Chronique

Enrico Pieranunzi / Federico Casagrande

Double Circle

Enrico Pieranunzi (p), Federico Casagrande (g).

Label / Distribution : CamJazz/Harmonia Mundi

Querelle des anciens et des modernes ? Non. Conflit de générations ? Non plus. Bataille d’egos ? Encore moins : ce « double cercle » montre plutôt une immense complicité entre ces deux Italiens installés hors de leur pays depuis longtemps.

On ne présente plus l’aîné, Enrico Pieranunzi, 65 ans et presque autant d’enregistrements - dont un Live At The Village Vanguard avec Marc Johnson et Paul Motian en 2013, des interprétations remarquables de Scarlatti, Haendel ou Bach, et des échanges avec Phil Woods, Chet Baker, Charlie Haden, Billy Higgins, Lee Konitz ou Paul Motian tout au long de ses quarante ans de carrière.

Quarante ans, ce n’est même pas l’âge de Federico Casagrande qui, passé par le Berklee College of Music, figure déjà sur une dizaine de disques (notamment avec le saxophoniste Christophe Panzani et le batteur Gautier Garrigue), et qui est bien capté par les radars jazzistiques nationaux depuis At The End Of The Day, l’an dernier, avec Vincent Courtois, Vincent Peirani et Michele Rabbia.

S’entourant, s’enveloppant et se contournant sans cesse l’un l’autre, l’ancien et le « jeunot » livrent onze titres lumineux (cinq du pianiste, trois du guitariste, deux écrits ensemble et le classique « Beija Flor ») au fil desquels le plaisir de l’écoute est permanent.
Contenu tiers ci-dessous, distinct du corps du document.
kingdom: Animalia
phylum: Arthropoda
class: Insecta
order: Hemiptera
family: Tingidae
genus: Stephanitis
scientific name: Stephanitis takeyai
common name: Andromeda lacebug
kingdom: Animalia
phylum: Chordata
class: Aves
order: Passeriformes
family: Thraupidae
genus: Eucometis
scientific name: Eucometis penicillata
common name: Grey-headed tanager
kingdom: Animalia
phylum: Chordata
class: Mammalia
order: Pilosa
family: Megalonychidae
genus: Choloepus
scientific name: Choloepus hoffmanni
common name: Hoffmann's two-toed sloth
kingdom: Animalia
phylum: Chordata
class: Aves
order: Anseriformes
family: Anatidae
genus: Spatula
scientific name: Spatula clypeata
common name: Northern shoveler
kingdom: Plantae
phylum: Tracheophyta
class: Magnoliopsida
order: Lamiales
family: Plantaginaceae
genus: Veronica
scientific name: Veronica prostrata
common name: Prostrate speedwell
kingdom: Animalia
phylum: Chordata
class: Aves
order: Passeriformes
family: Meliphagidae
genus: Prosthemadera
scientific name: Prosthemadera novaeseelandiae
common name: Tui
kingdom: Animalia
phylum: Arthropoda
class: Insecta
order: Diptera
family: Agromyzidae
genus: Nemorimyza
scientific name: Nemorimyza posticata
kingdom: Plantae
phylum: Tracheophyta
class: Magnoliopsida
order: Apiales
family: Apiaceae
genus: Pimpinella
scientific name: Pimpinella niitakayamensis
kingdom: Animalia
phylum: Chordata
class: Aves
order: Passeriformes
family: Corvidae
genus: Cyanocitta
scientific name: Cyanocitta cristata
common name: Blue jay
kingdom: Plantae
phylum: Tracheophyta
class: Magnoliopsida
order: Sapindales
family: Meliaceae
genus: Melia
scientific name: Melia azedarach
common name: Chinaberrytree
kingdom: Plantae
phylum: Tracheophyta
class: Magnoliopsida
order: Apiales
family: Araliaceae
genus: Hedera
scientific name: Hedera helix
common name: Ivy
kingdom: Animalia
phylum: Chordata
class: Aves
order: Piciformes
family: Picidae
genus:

Évitant l’écueil de la démonstration technique, ils progressent en commun au rythme de leur inspiration mélodique et harmonique. Celle-ci éclate sur le titre introductif « Anne Blomster Sang » - garantie de bonne humeur dès le matin au réveil - ou sur « Within The House Of Night » (qu’on trouvait sur le Permutation de Pieranunzi, avec Scott Colley et Antonio Sanchez (2012). « Dangerous Paths » (Casagrande), sonne comme un miroir de « Critical Path » (également sur « Permutation »), et une grande quiétude se dégage de « Clear ». Deux petites audaces sonores se font jour dans les très courts « Sector 1 » et « Sector 2 ». Le duo conclut par un bel hommage à Charlie Haden sur une pièce éponyme.

La musique circule, fluide et souple. Les quatre mains courent sur les touches et les cordes en un mouvement perpétuel de réponses et de relances, créant une musique qui s’adresse directement aux oreilles et au cœur, sans artifice ni superflu. Du raffinement, de la délicatesse mais jamais de mièvrerie, jamais d’ennui.